Extracted data entries
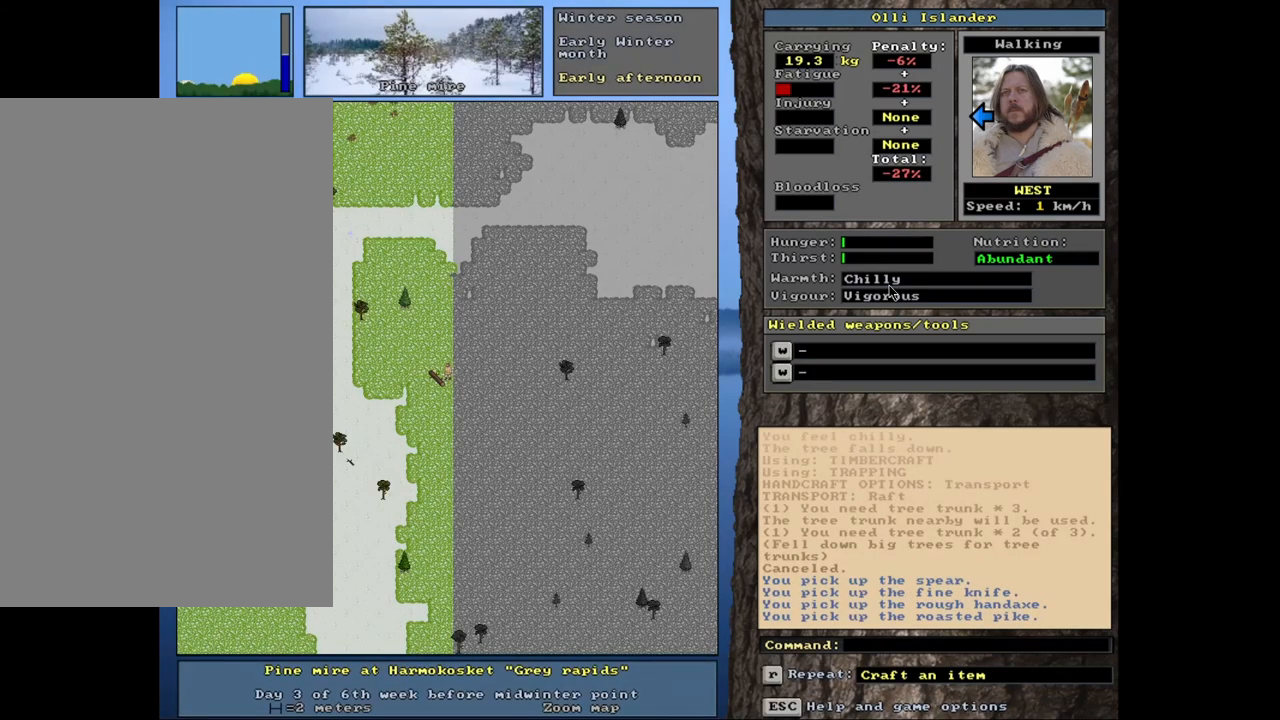
{"keys": [], "mouse": [], "events": []}
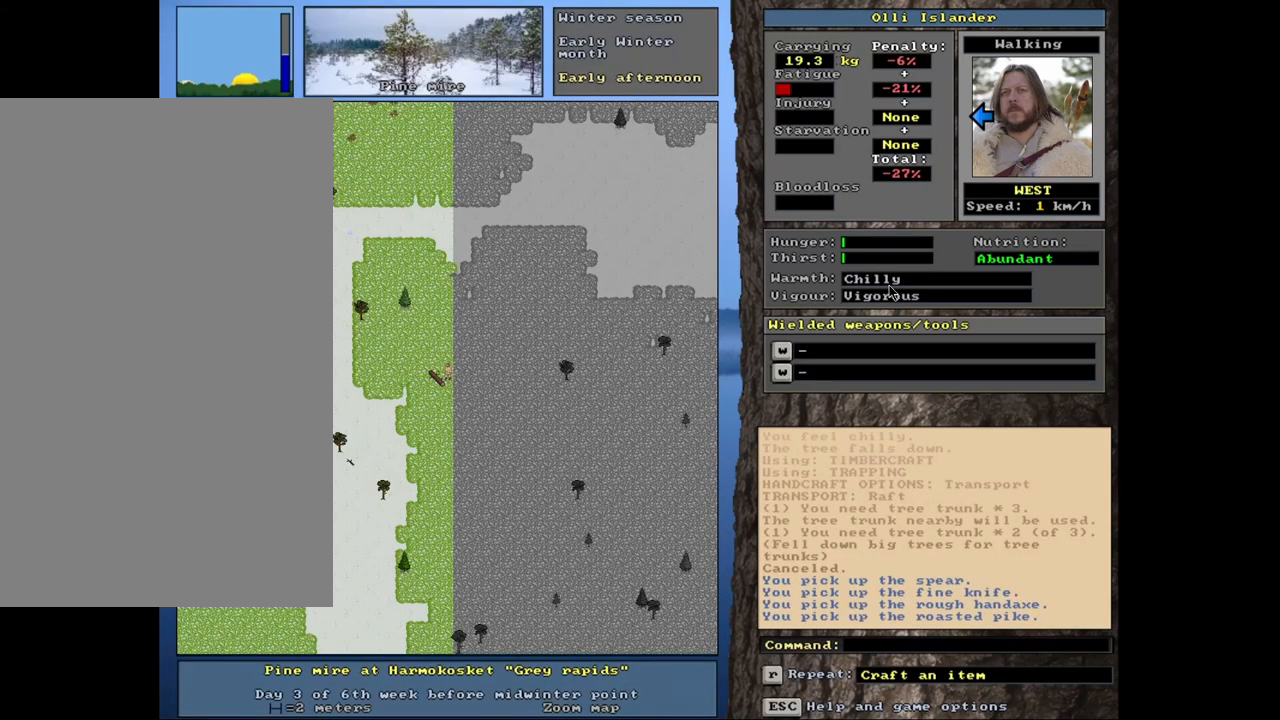
{"keys": ["ctrl_l"], "mouse": [], "events": [[183, "ctrl_l", "down"]]}
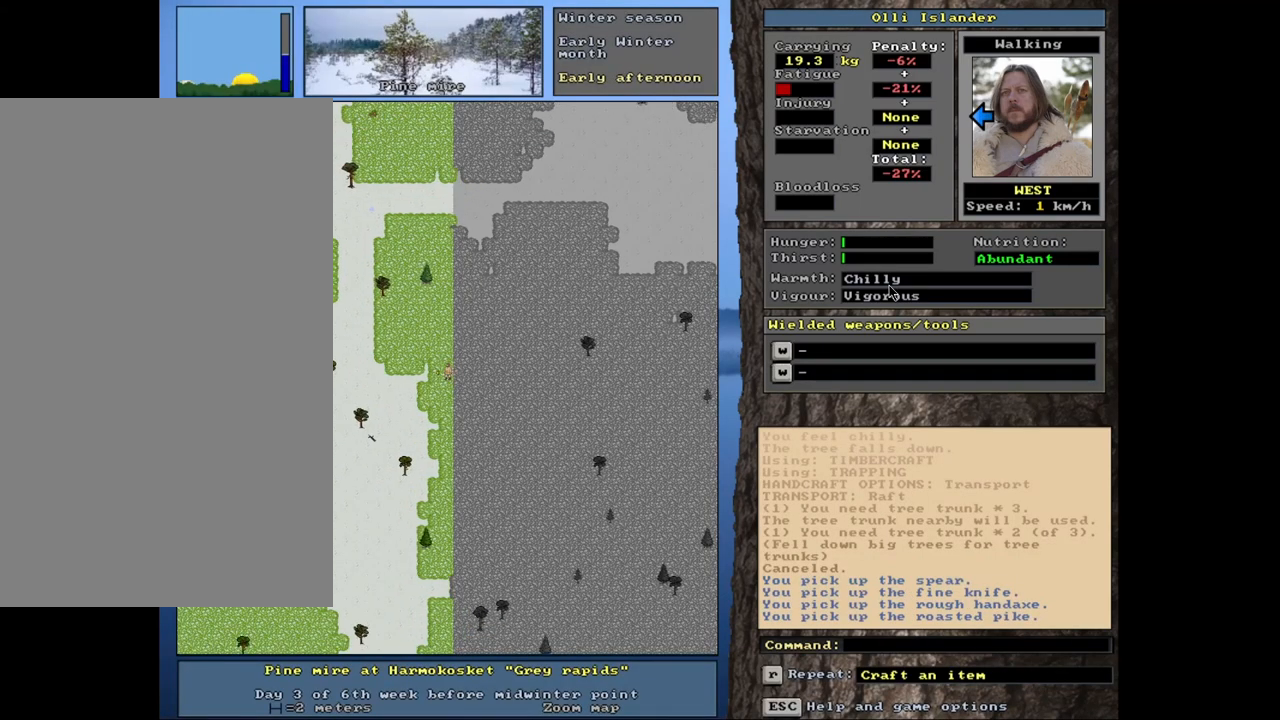
{"keys": ["ctrl_l"], "mouse": [], "events": []}
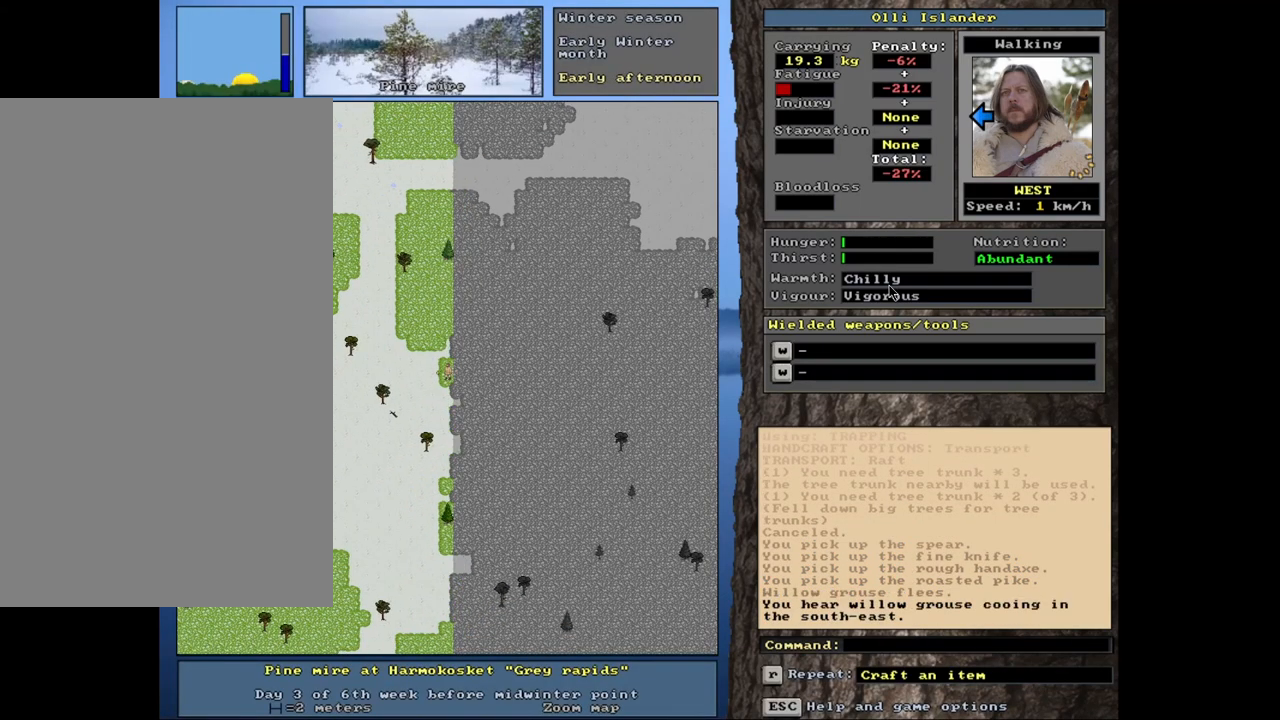
{"keys": ["ctrl_l"], "mouse": [], "events": []}
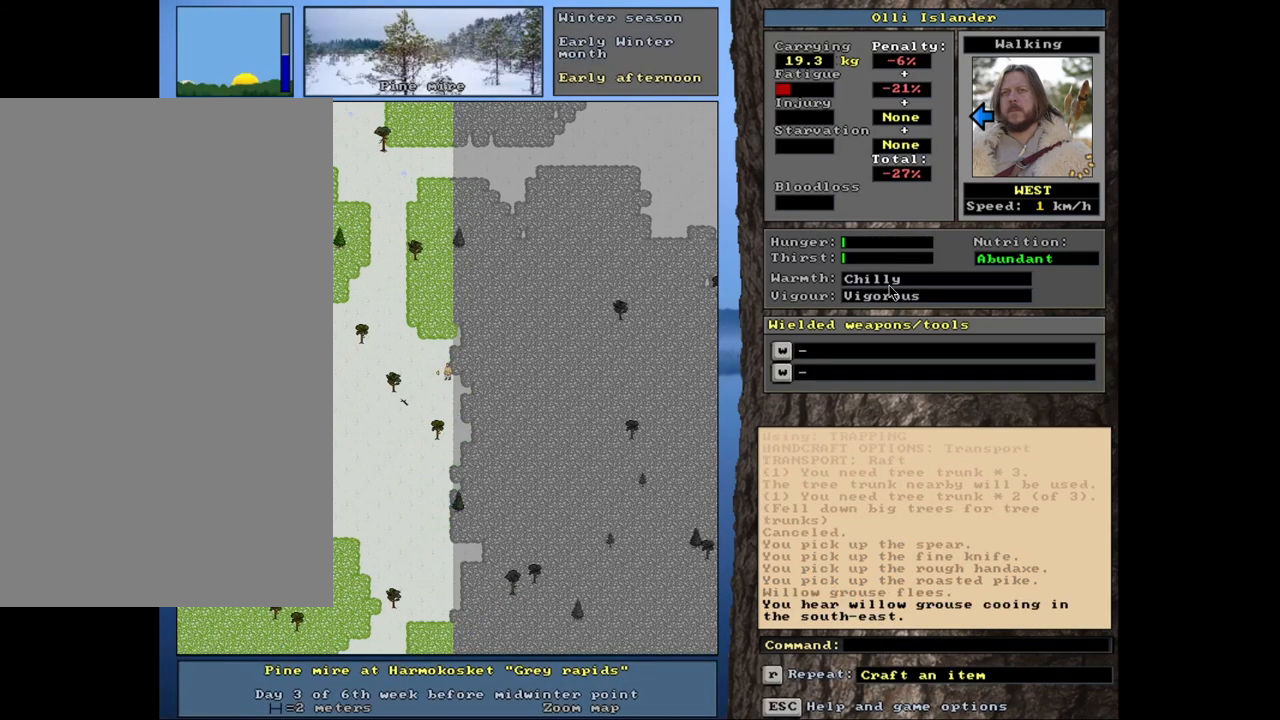
{"keys": ["ctrl_l"], "mouse": [], "events": []}
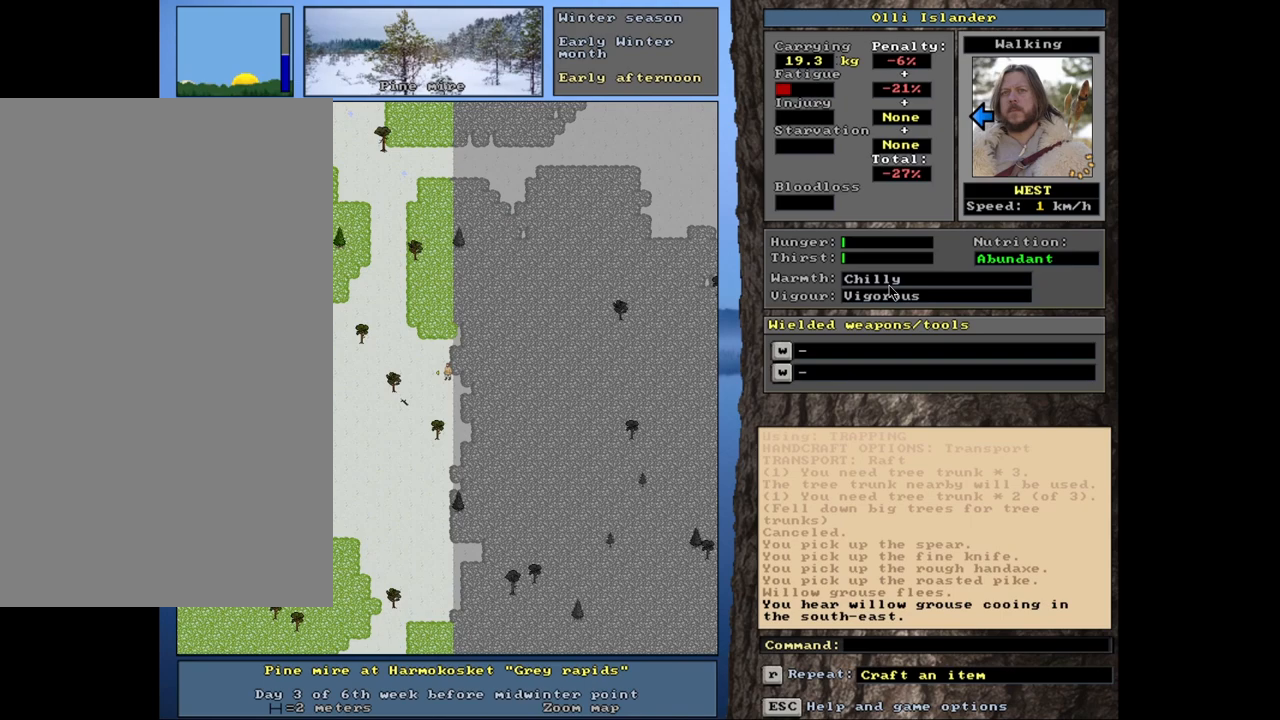
{"keys": ["ctrl_l"], "mouse": [], "events": []}
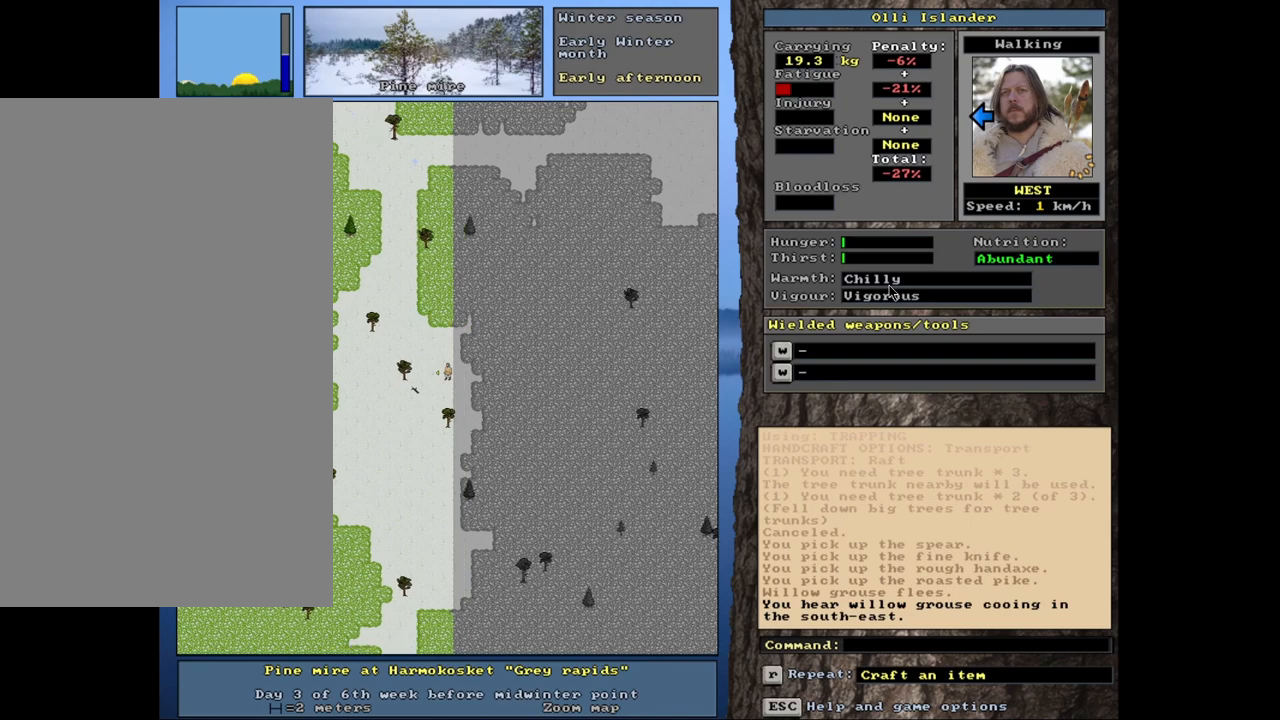
{"keys": ["ctrl_l"], "mouse": [], "events": []}
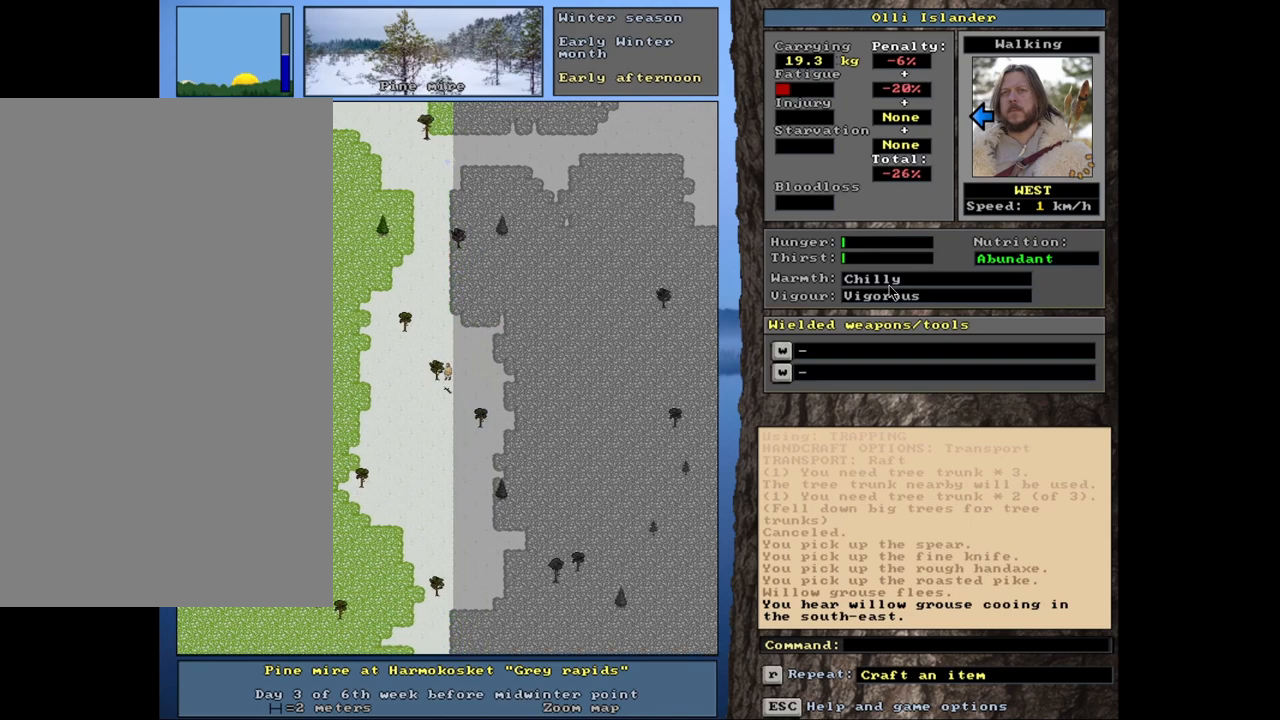
{"keys": ["ctrl_l"], "mouse": [], "events": []}
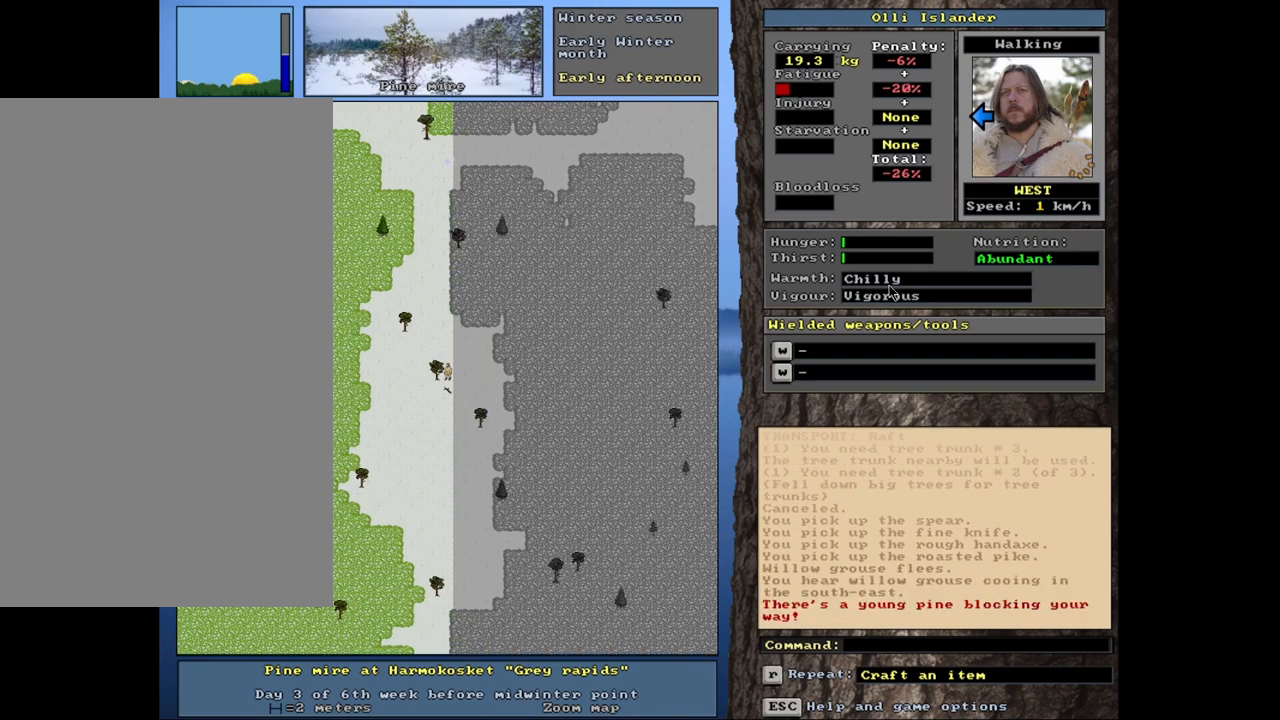
{"keys": ["ctrl_l"], "mouse": [], "events": []}
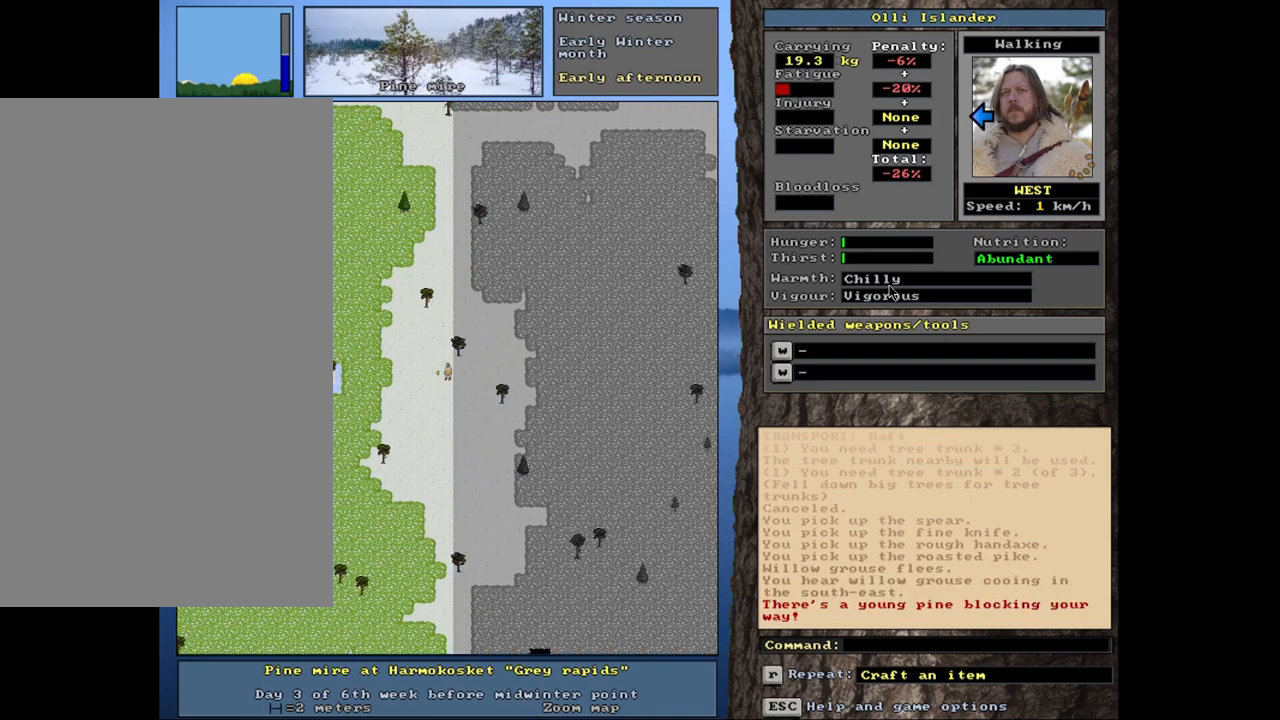
{"keys": ["ctrl_l"], "mouse": [], "events": []}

* [TRY IT]: Give the records a second time exactly, keeping the images out.

* [SOLUTION]:
{"keys": [], "mouse": [], "events": []}
{"keys": ["ctrl_l"], "mouse": [], "events": [[183, "ctrl_l", "down"]]}
{"keys": ["ctrl_l"], "mouse": [], "events": []}
{"keys": ["ctrl_l"], "mouse": [], "events": []}
{"keys": ["ctrl_l"], "mouse": [], "events": []}
{"keys": ["ctrl_l"], "mouse": [], "events": []}
{"keys": ["ctrl_l"], "mouse": [], "events": []}
{"keys": ["ctrl_l"], "mouse": [], "events": []}
{"keys": ["ctrl_l"], "mouse": [], "events": []}
{"keys": ["ctrl_l"], "mouse": [], "events": []}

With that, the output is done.